Suing a hospital for negligence?
Yes. A hospital can be sued for negligence or medical malpractice if the injury occurred during the patient’s treatment at the hospital and if the injury was caused by a hospital employee’s negligence or medical malpractice during their employment. It is often the case when an employee of the hospital engages in medical malpractice while carrying out a task that the hospital is aware of and has given due permission.
This context is under the theory of “vicarious liability,” also known as respondeat superior.” This states an employer bears the consequences of an employee’s actions and can be sued, provided the employee (doctor/nurse) committed the crime while doing something related to his job.
Hospital malpractices and medical negligence are misconducts which the hospital is liable to be sued for.
A hospital malpractice is misconduct because it is not in line with the provisions of the medical association’s laws set to govern doctors, nurses, and other hospital staff. These provisions also create standards for different medical situations such as emergency room situations and surgical procedures.
Some examples of hospital malpractices are:
- Mistakes or errors during and after a surgical procedure
- Giving a wrong diagnosis or mixing up different people’s diagnosis
- Mistakes with medications
- Failure to give the right treatment for a condition or ailment
These are some of the factors that may require a personal injury attorney, medical malpractice attorney, or law firm to bring a case of medical negligence to the hospital in question.
How long do you have to sue a hospital for negligence?

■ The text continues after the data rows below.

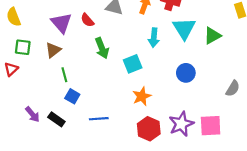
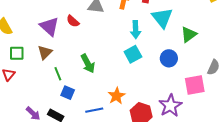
green triangle: (212, 36) -> (189, 34), moved
green arrow: (102, 48) -> (88, 64), moved
cyan square: (133, 64) -> (133, 54), moved
orange star: (142, 96) -> (117, 96), moved
pink square: (211, 126) -> (195, 85), moved

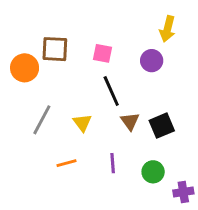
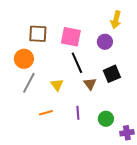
pink square: (103, 53) -> (71, 37), size x1.5
orange circle: (25, 68) -> (24, 59), moved
black square: (162, 126) -> (112, 74), moved

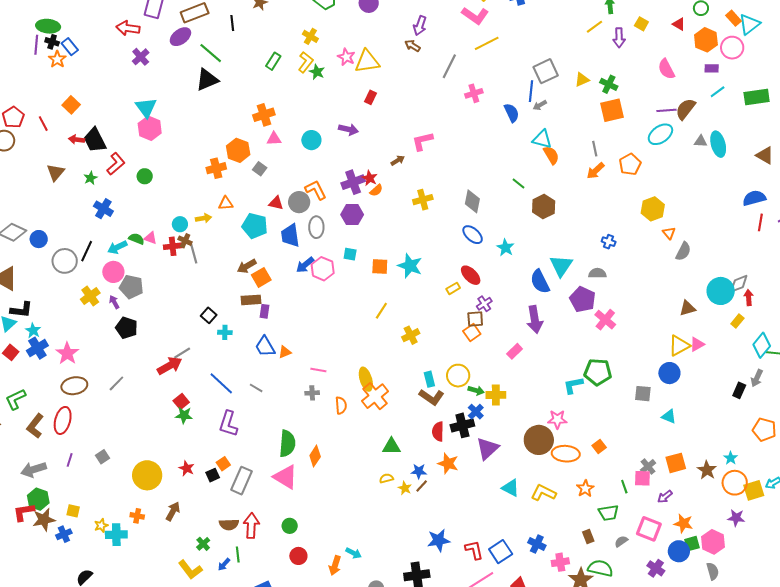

The statute of limitations states that one can sue a hospital for negligence between two to six years after the offense was committed. However, it depends on the state and its provision under the law. Generally, after six years, the hospital may be free from any medical malpractice lawsuit brought against it.
Are hospitals liable for employee’s actions?

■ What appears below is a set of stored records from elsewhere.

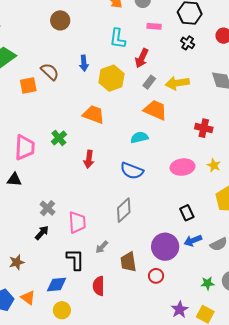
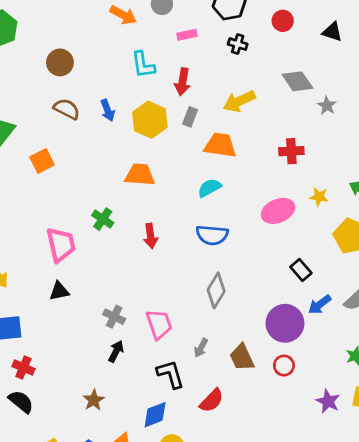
brown semicircle: (50, 72) -> (67, 109), moved
gray rectangle: (149, 82) -> (190, 117), moved
red semicircle: (99, 286) -> (212, 401), turned -120

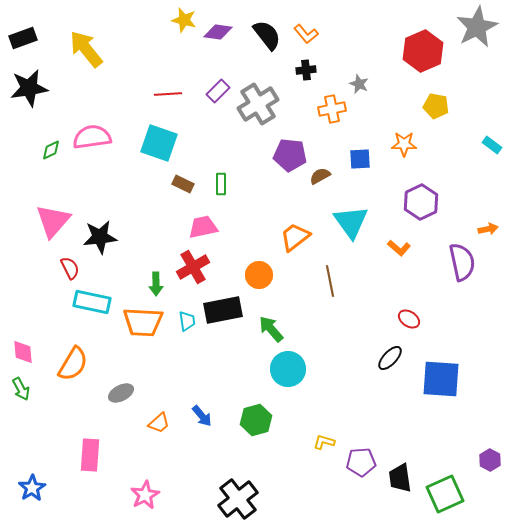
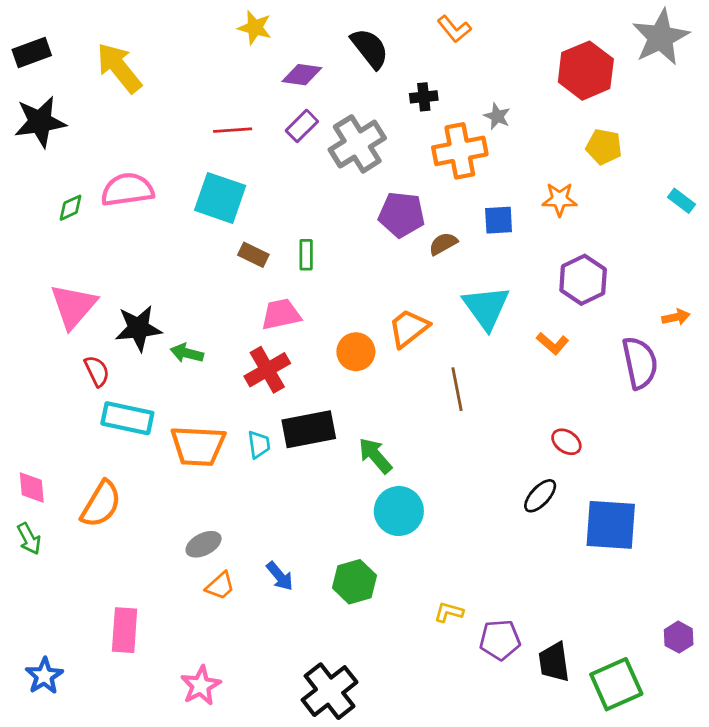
purple diamond: (218, 32) -> (302, 75), moved
orange L-shape: (306, 34) -> (454, 29), moved
orange cross: (332, 109) -> (460, 151), size x1.4
orange circle: (259, 275) -> (356, 352), moved
green arrow: (156, 284) -> (187, 353), moved, turned 105
gray ellipse: (121, 393) -> (204, 544), moved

Yes, hospitals are liable for their employee’s actions. This is in tandem with the theory of “vicarious liability,” also known as “respondeat superior.”
Under this theory, an employer is vicariously liable for the negligent acts of his employee. As long as such negligence occurred during employment, the employee acted within the job’s scope.
Applying this theory to this situation, a hospital is vicariously liable to its employee’s act of negligence as long as the employee was acting within the scope of employment.
Once a plaintiff (the aggrieved party) can prove the hospital’s vicarious liability to the particular employee who committed the negligent act, the plaintiff may sue the hospital for damages successfully.
For instance, where a doctor in a hospital administers the wrong medication to a patient by mistake, he is guilty of being negligent due to carelessness and negligence. If the patient takes the wrong medication and reacts badly to those drugs, the patient has the right to sue the hospital for negligence.